PROBLEM STATEMENT: All lines below between the line with "常な血液細胞を産生できなくなる。幹細胞移植治" and the line with "Weitere Tipps", including both, must be copied exactly, and the pictures must be omitted.

Stored data entries:
################

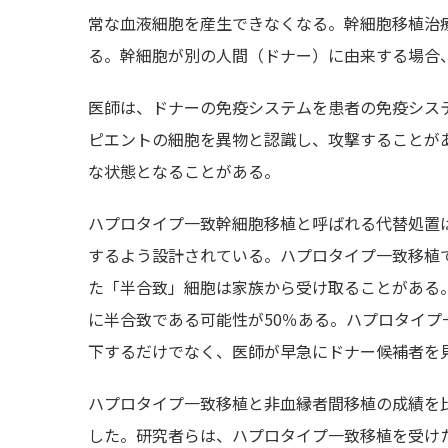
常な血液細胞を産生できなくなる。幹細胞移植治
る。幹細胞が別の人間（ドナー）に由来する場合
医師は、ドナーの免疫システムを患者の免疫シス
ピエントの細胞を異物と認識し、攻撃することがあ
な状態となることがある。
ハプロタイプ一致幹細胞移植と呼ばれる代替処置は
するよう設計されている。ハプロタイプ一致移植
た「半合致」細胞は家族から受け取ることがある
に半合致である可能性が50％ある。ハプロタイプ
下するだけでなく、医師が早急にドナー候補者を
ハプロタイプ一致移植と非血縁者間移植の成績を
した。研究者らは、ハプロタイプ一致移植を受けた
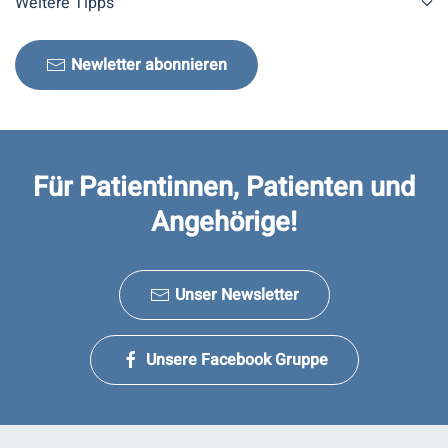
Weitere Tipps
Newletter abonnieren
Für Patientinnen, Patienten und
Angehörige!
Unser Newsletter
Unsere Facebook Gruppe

################

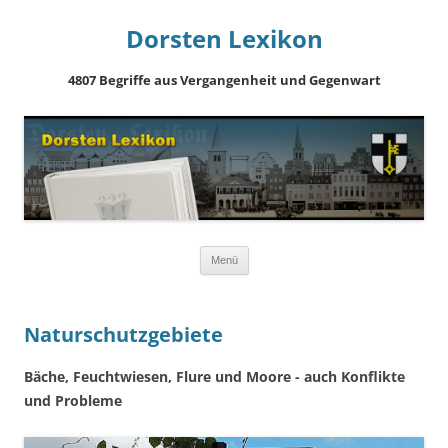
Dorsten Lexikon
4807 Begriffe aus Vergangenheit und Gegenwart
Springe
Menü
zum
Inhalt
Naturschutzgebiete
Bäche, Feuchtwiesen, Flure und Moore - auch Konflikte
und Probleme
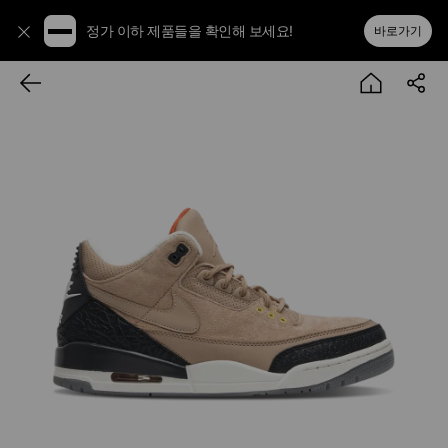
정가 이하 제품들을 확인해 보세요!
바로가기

################

FINISHED TASK:
常な血液細胞を産生できなくなる。幹細胞移植治
る。幹細胞が別の人間（ドナー）に由来する場合
医師は、ドナーの免疫システムを患者の免疫シス
ピエントの細胞を異物と認識し、攻撃することがあ
な状態となることがある。
ハプロタイプ一致幹細胞移植と呼ばれる代替処置は
するよう設計されている。ハプロタイプ一致移植
た「半合致」細胞は家族から受け取ることがある
に半合致である可能性が50％ある。ハプロタイプ
下するだけでなく、医師が早急にドナー候補者を
ハプロタイプ一致移植と非血縁者間移植の成績を
した。研究者らは、ハプロタイプ一致移植を受けた
Weitere Tipps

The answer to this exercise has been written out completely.